■ **SOURCE DOCUMENT**:
Hi Nozomi,

Thank you for the explanation. It's clearer to me now. Maybe instead of
aggregatePublisherStatsByProducerName, name it allowStatsAggregationByIndex
to be more descriptive. Defaults to false which makes this fix take effect.

On Mon, Nov 28, 2022 at 9:36 PM Nozomi Kurihara <nkuri...@apache.org> wrote:

> Hi Lin,
>
> > What if we change aggregatePublisherStatsByProducerName to default to
> true, and logs a warning if it's set to false?
>
> Currently "aggregatePublisherStatsByProducerName=true" means that stats is
> aggregated by NOT ONLY producer name BUT index when clients don't support
> partial producer.
>
> https://github.com/apache/pulsar/blob/6a719480b2afc84f5acb85fedf3accf8861eb97a/conf/broker.conf#L1476-L1478
>
> Thus
> > change aggregatePublisherStatsByProducerName to default to true
> is not enough to avoid the performance issue since the index-based
> aggregation can still work.
>
> To address this issue, https://github.com/apache/pulsar/pull/18254
> completely removes the index-based aggregation logic.
> However this change will cause another problem, breaking the backward
> compatibility.
> Though I agree that the impact is less than the performance issue, I think
> we should keep the existing behavior too.
>
> That's why I proposed "force" setting by which users have 3 options:
>
> (1) force=true
> * stats is aggregated by only producer name
> * for those who want to avoid the performance issue
>
> (2) force=false & aggregatePublisherStatsByProducerName=true
> * stats is aggregated by producer name for clients which supports partial
> producer, otherwise by index
> * for those who want to keep the backward-compatibility
>
> (3) force=false & aggregatePublisherStatsByProducerName=false
> * stats is aggregated by only index
> * (I'm not sure whether there are users who need this option)

Stored data

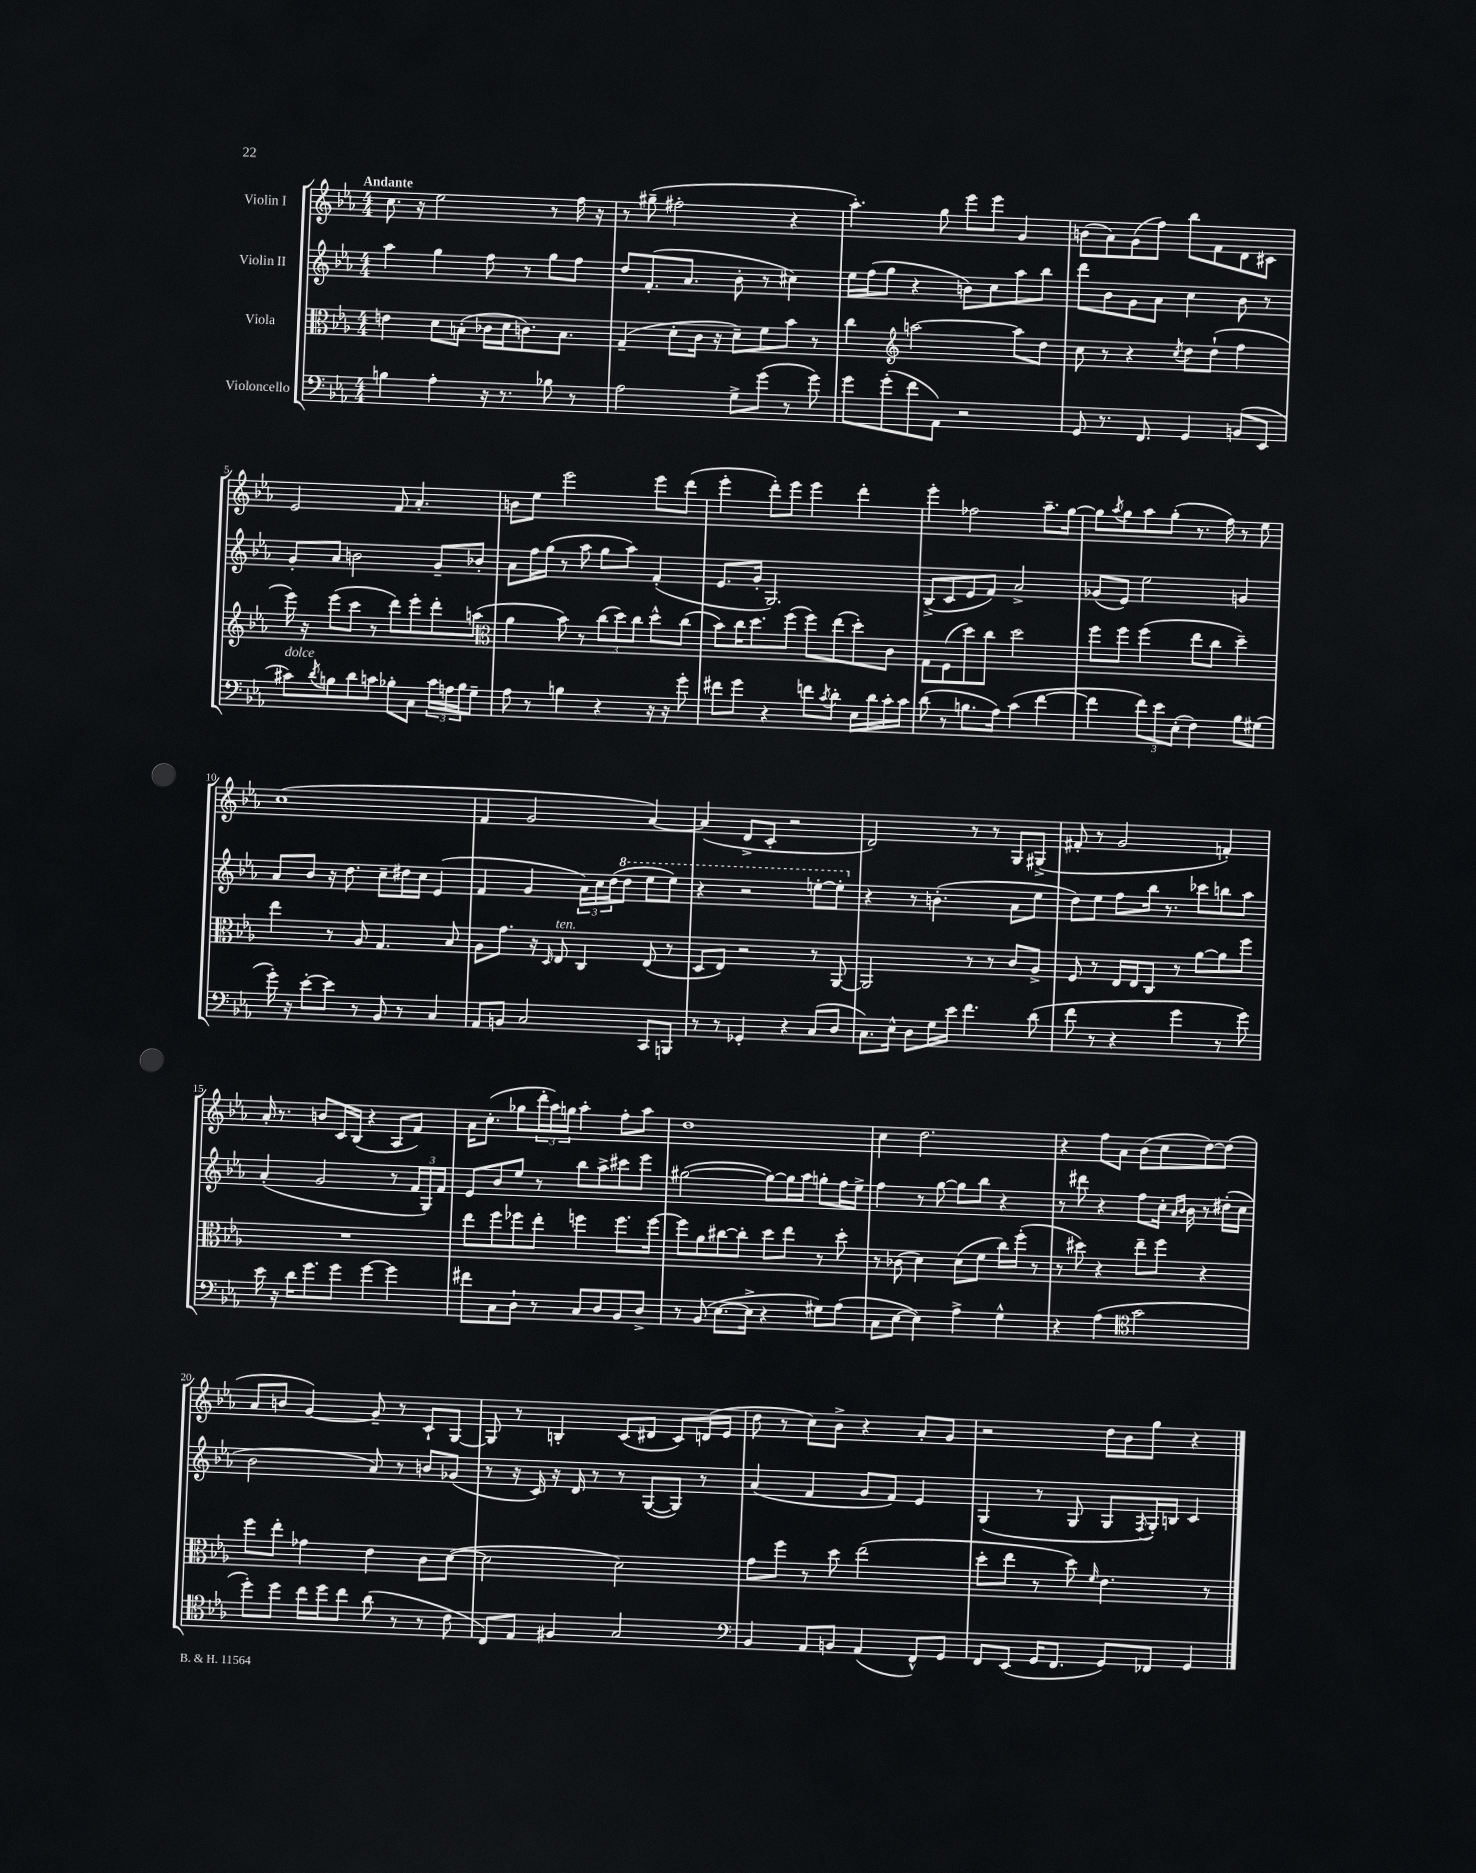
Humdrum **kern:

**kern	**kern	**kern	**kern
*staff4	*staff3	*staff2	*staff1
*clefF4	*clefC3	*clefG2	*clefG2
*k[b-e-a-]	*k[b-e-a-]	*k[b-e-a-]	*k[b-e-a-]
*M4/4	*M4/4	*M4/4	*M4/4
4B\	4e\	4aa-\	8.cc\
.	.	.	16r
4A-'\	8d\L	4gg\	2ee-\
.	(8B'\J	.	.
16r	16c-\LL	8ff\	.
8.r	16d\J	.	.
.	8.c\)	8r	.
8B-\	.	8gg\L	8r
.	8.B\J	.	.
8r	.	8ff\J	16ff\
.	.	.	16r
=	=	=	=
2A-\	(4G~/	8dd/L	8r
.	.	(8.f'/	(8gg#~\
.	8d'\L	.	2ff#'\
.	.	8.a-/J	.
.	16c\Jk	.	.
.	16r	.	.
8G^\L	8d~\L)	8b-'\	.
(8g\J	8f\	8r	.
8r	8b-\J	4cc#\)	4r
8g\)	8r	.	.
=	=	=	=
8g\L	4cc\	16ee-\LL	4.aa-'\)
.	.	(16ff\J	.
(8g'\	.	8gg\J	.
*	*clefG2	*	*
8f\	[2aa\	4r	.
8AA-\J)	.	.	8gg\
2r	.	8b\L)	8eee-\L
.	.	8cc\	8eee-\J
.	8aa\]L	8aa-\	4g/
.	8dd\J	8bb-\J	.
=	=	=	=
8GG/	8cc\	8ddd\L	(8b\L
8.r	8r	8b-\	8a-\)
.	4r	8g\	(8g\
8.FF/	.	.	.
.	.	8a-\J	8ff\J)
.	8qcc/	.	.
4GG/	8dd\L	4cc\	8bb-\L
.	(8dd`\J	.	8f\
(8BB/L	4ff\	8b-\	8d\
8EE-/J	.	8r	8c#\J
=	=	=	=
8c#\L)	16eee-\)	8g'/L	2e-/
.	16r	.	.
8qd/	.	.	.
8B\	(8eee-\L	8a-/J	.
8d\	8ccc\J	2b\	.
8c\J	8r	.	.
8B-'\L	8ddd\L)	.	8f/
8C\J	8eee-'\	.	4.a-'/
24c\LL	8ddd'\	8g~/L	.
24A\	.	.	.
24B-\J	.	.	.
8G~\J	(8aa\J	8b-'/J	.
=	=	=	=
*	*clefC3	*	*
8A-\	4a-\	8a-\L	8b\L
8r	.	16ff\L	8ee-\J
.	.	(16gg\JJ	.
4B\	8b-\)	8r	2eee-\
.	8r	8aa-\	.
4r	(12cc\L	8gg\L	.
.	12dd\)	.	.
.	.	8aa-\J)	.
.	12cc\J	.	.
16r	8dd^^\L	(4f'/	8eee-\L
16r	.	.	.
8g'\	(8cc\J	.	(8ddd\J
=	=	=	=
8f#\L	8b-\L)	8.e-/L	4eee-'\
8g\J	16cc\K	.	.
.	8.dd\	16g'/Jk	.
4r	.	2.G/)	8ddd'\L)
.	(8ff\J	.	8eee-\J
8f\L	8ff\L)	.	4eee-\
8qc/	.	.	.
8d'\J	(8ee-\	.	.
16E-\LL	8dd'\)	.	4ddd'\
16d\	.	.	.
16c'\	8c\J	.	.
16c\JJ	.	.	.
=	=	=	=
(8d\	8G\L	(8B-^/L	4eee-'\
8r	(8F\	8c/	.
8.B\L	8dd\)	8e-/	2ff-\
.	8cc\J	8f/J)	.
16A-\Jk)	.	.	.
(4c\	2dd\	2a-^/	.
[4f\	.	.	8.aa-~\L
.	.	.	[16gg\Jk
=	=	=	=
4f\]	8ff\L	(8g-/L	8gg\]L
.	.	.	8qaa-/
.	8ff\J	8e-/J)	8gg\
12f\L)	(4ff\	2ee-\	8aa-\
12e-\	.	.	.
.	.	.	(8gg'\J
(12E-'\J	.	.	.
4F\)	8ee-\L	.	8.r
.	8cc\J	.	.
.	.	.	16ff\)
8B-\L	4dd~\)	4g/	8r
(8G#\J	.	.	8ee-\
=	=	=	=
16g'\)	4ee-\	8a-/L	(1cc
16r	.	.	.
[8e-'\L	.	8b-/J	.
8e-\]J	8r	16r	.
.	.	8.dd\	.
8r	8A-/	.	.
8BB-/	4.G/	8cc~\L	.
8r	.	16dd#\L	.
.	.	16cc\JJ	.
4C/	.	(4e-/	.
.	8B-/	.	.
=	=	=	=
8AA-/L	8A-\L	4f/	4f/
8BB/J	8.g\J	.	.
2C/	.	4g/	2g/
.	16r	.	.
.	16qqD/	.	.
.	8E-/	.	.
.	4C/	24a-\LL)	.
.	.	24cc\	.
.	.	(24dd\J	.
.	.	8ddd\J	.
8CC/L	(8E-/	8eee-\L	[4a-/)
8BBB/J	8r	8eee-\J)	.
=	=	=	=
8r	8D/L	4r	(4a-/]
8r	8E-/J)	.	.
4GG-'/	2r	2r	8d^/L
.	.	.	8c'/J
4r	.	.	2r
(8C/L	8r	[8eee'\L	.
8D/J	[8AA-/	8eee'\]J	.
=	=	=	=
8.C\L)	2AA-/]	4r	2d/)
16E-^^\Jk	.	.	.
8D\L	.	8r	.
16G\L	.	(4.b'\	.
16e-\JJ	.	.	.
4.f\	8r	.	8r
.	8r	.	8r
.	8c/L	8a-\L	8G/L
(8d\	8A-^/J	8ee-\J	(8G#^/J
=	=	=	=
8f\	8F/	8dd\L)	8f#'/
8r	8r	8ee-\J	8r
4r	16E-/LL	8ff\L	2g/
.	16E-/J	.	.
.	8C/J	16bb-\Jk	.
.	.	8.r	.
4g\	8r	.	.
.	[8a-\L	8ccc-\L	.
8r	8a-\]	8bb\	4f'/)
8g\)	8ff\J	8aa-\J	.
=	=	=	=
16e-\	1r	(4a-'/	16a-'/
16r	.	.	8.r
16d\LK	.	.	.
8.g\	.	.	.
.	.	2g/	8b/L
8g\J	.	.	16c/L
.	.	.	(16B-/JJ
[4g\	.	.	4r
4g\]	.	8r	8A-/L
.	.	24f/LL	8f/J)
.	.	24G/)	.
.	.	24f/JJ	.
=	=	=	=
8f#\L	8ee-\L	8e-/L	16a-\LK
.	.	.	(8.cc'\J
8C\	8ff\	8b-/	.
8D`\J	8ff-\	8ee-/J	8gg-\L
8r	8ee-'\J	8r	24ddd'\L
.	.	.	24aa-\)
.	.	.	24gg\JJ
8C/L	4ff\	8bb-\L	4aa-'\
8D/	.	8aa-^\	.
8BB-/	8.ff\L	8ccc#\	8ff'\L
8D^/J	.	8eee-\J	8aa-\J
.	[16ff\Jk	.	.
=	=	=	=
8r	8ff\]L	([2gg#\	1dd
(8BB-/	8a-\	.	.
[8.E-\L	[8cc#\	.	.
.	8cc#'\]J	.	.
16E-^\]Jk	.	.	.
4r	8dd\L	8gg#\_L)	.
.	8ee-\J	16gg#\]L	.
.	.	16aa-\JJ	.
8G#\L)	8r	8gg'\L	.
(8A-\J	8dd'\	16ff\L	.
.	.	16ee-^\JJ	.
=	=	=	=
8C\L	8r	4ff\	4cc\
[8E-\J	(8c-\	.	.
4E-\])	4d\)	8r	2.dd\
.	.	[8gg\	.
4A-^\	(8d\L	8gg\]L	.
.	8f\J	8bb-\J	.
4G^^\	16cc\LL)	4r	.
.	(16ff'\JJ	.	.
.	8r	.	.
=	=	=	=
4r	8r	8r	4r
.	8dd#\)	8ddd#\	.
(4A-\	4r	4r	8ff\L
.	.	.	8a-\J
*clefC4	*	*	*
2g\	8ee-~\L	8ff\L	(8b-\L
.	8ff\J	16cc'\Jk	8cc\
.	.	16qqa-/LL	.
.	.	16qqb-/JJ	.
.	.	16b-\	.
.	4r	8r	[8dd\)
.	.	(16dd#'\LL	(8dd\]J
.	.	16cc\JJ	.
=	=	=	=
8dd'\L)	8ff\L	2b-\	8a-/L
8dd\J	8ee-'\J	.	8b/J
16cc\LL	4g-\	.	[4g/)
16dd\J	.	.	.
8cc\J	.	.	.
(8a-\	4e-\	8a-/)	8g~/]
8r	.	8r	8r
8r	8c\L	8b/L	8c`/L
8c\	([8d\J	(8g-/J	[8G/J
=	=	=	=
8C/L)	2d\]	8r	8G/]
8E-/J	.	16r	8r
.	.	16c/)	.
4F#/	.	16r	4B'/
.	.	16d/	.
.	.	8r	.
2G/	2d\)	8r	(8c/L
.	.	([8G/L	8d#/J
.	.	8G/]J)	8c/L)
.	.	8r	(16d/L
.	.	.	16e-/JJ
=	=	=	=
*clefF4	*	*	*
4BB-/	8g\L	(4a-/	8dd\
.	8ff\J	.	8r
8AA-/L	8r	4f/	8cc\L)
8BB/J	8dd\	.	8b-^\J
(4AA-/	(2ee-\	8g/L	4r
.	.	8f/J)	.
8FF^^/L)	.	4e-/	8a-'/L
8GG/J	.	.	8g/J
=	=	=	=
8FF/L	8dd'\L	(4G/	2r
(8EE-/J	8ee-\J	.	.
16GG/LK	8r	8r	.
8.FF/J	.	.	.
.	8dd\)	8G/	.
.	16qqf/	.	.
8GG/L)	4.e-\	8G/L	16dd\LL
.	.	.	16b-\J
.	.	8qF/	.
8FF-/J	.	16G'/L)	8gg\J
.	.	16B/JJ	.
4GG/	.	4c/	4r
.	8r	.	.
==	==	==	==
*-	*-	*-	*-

■ **REQUIREMENTS**:
**a.** In the Pulsar stats thread, what name does the reply suggest using instead of aggregatePublisherStatsByProducerName?
**b.** Rewrite the stretch of the Pulsar stats thread from "On Mon, Nov" through "set to false?", putting "error" in place of "warning".

■ **RESPONSES PER TASK**:
**a.** allowStatsAggregationByIndex

**b.**
On Mon, Nov 28, 2022 at 9:36 PM Nozomi Kurihara <nkuri...@apache.org> wrote:

> Hi Lin,
>
> > What if we change aggregatePublisherStatsByProducerName to default to
> true, and logs a error if it's set to false?